The Friday Five: Five Signs You’re the WFG in the Gym

There are gyms of all types and all types of people who patronize gyms, but there are a couple very distinct genres of people who are completely and utterly detestable in the gym.  As the cliche goes, if you don’t get one or more of these stereotypes, then you are one of them.

1. The Grunter:  Let’s just get this one out of the way.  Everybody knew it was going to be on here, and though I like to be creative and thus thought about leaving it off the list, I just couldn’t do it.  This is the guy who finds any and all excuses to verbalize his lifting during any physical exertion in the gym.  Racking weights?  A massive grunt is required.   Repping that 225, the minimum weight possible while still keeping 2 plates on each side during bench, a roar is essential during each press.  Spotting somebody else, yes I’ve seen this, not even being a part of the primary lift, simply being a supporter of another person’s effort…  a Serena Williamsesque yelp of effort must escape this WFG’s lips.  Grunting itself is not something I’m entirely against.  If you’re giving 100% of what you got and you get a little extra boost from a little man-cry, more power to you…  What I can’t handle is the Excessive Grunter, the Unnecessary Grunter, and the Attention Grabbing Grunter.  The Excessive Grunter will literally grunt on every repetition of every exercise the entire workout.  The Unnecessary Grunter will grunt even when doing activities that do not include exercise.  The Attention Grabbing Grunter will purposefully put on a massive amount of weight (sure- you’re buff so good for you, I got no prob with that) but then attempt to screech so loudly that every person in the gym essentially has to stop what they’re doing to make sure they don’t have to call an ambulance because the guy’s heart exploded.
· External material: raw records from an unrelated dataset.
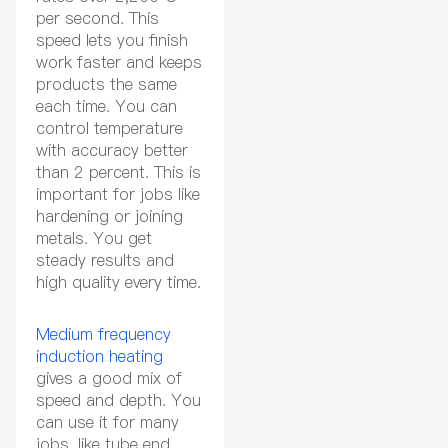
per second. This
speed lets you finish
work faster and keeps
products the same
each time. You can
control temperature
with accuracy better
than 2 percent. This is
important for jobs like
hardening or joining
metals. You get
steady results and
high quality every time.
Medium frequency
induction heating
gives a good mix of
speed and depth. You
can use it for many
jobs, like tube end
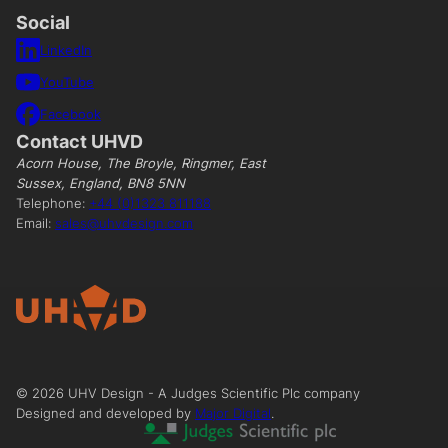
Social
LinkedIn
YouTube
Facebook
Contact UHVD
Acorn House, The Broyle, Ringmer, East
Sussex, England, BN8 5NN
Telephone:
+44 (0)1323 811188
Email:
sales@uhvdesign.com
©
2026
UHV Design - A Judges Scientific Plc company
Designed and developed by
Major Digital
.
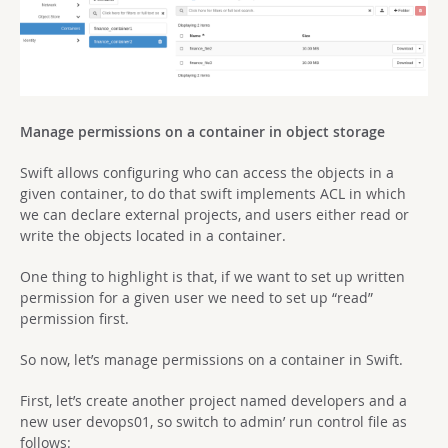
Manage permissions on a container in object storage
Swift allows configuring who can access the objects in a
given container, to do that swift implements ACL in which
we can declare external projects, and users either read or
write the objects located in a container.
One thing to highlight is that, if we want to set up written
permission for a given user we need to set up “read”
permission first.
So now, let’s manage permissions on a container in Swift.
First, let’s create another project named developers and a
new user devops01, so switch to admin’ run control file as
follows:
2.  The Lazy Guy: This guy thinks being at the gym is a workout.  The worst part is that you know this guy goes home and feels proud of “exercising” and probably treats himself to some Breyer’s French Vanilla, which by the way is best when blended with a little bit of milk and eaten as a semi-milk shake.  Somehow this guy also manages to be “using” any piece of equipment or particular weights that you need.  By using, I mean he is sitting on the one bench in the entire gym and stretching out his arms for five minutes in between sets.  If you know this guy he will also make every effort to talk to you, because in his mind discussing the end of Inception is what he should be doing at the gym, not actually working out.

3. The Under Armour Commercial Guy: This guy shows up to the gym wearing a perfectly coordinated outfit of fitness apparel.  The socks match the shirt which matches the headband.  The shoes are squeaky clean and go perfectly with his shorts.  Never, NEVER will this guy be wearing Nike with Under Armour or heaven forbid anything sold by Reebok.  This guy probably spent a solid hour picking through his dresser before heading to the gym.  There is also a high possibility that he has gel or wax in his hair for styling purposes.  For this guy going to the gym is more about being seen looking cool and less about getting swoll.

4. The Teacher Guy: Everyone has varying levels of fitness knowledge, and a lot of knowledge contradicts itself based off whose opinions you are reading.  The bottom line is that working out is not like math, where there is an actual defined answer.  People workout on different programs based on their goals, interests, strengths, weaknesses, and their mood.  So why does this guy feel he has to correct everything everyone in the gym is doing?  “Make sure you’re pushing through your heels on that squat,” or “Don’t arch your back on that press or you’re just cheating yourself!”  “You should really do higher reps and lower weight if you want to get toned!” This type of utterly unsolicited advice is unbearable.  If you hire a personal trainer to coach you while you workout, then you have expressly entered in to a contract with them that outlines their duties to improve your technique.  This person is a certified instructor, and therefore their opinion has a bit more weight (see what I did there).  If someone you either don’t know at all or barely know is doing the same thing, this is a breach of societal norms and this individual should be shunned accordingly.  The best solution to the Teacher Guy is to put those headphones in, pump up the volume, and avoid eye contact.  This guy will attempt to get you to let down your protective shell of blaring Ke$ha and lure you in to a conversation about the best way to grow your delts.  Don’t do it!  Keep the ipod headphones in and avoid his longing glares.

5. The Stinky/Dirty Guy:  I’m not judgmental about working up a sweat and smelling less than flowery.  In fact, though not its own category, the Smells Like He Bathed in Axe Guy, did make the short list of contenders for this Friday Five.  Nonetheless, there is a distinct difference between smelling sweaty from a long hard workout and showing up to the gym in last week’s gym clothes that have been fermenting under your bed all week.  You couldn’t find a single other pair of shorts and a t-shirt that don’t smell like complete fuck hell? Then you probably shouldn’t be going to the gym.  Get your life together, do some laundry, and then, once you have the basic tenants of being a grown up covered, you can concern yourself with working off that beer gut.